• Exercise:
Reproduce, word for word, the passage of the essay on a Romanian surgical theater that begins at "Earlier, the doctor, a" and ends at "bladder and uterus.".

• Reading text:
★ ★ ★ ★ ★ ★ ★

Distant Doctors: A Surgical Theater in Romania
– By Cristina A. Pop –
Someone has a fondness for purple decor, I decide, as I look around the examination room at a gigantic poster of blooming irises, a mauve plastic cover atop the gynecological table, and a vase of artificial lilac cuttings on the windowsill. No need to look further: sitting at a desk covered in patient paperwork, the doctor sports a lavender gown. We have been chatting for twenty minutes in this brightly lit examination room located in the gynecological cancers section of a public oncologic clinic in Romania. The doctor answers my questions, obviously proud of the advances in cervical cancer treatment through intracavitary brachytherapy.
Earlier, the doctor, a gynecologic oncologist, walked me through the stages of a full brachytherapy session, assisted by a medical resident and a technician. After a quick pelvic exam by the doctor, the resident inserted a ring-shaped radioactive device into a patient’s cervix. The patient was then left alone, laying on the bed, in a room whose now carefully sealed doors featured the three-bladed black radiation warning on a yellow background sign. Gathered in an adjacent room, we observed the patient via video camera while the technician started the computer-assisted irradiation session. On the screen, a tridimensional animation showed radioactive waves slowly filling the optimal pear-shaped volume around the patient’s cervix designed to target the malignant tumor, while sparing her bladder and uterus.
After watching the intracervical device flooded with iridium-192 and observing the “dose sculpting” on the tomography, I scribble down field notes during a quick debriefing with the doctor. I ask her about radiation doses, duration, and distance to tumor, and about the efficacy of brachytherapy in various categories of patients. But the doctor, quite emphatically, wants me to remember one thing: “A good oncologist will look directly at a woman’s cervix the same way a beautician looks straight at her face.”

★ ★ ★ ★ ★ ★ ★

• Provided data:
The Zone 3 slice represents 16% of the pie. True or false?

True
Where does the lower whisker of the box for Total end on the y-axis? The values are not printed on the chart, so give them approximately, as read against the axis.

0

★ ★ ★ ★ ★ ★ ★

• Reply:
Earlier, the doctor, a gynecologic oncologist, walked me through the stages of a full brachytherapy session, assisted by a medical resident and a technician. After a quick pelvic exam by the doctor, the resident inserted a ring-shaped radioactive device into a patient’s cervix. The patient was then left alone, laying on the bed, in a room whose now carefully sealed doors featured the three-bladed black radiation warning on a yellow background sign. Gathered in an adjacent room, we observed the patient via video camera while the technician started the computer-assisted irradiation session. On the screen, a tridimensional animation showed radioactive waves slowly filling the optimal pear-shaped volume around the patient’s cervix designed to target the malignant tumor, while sparing her bladder and uterus.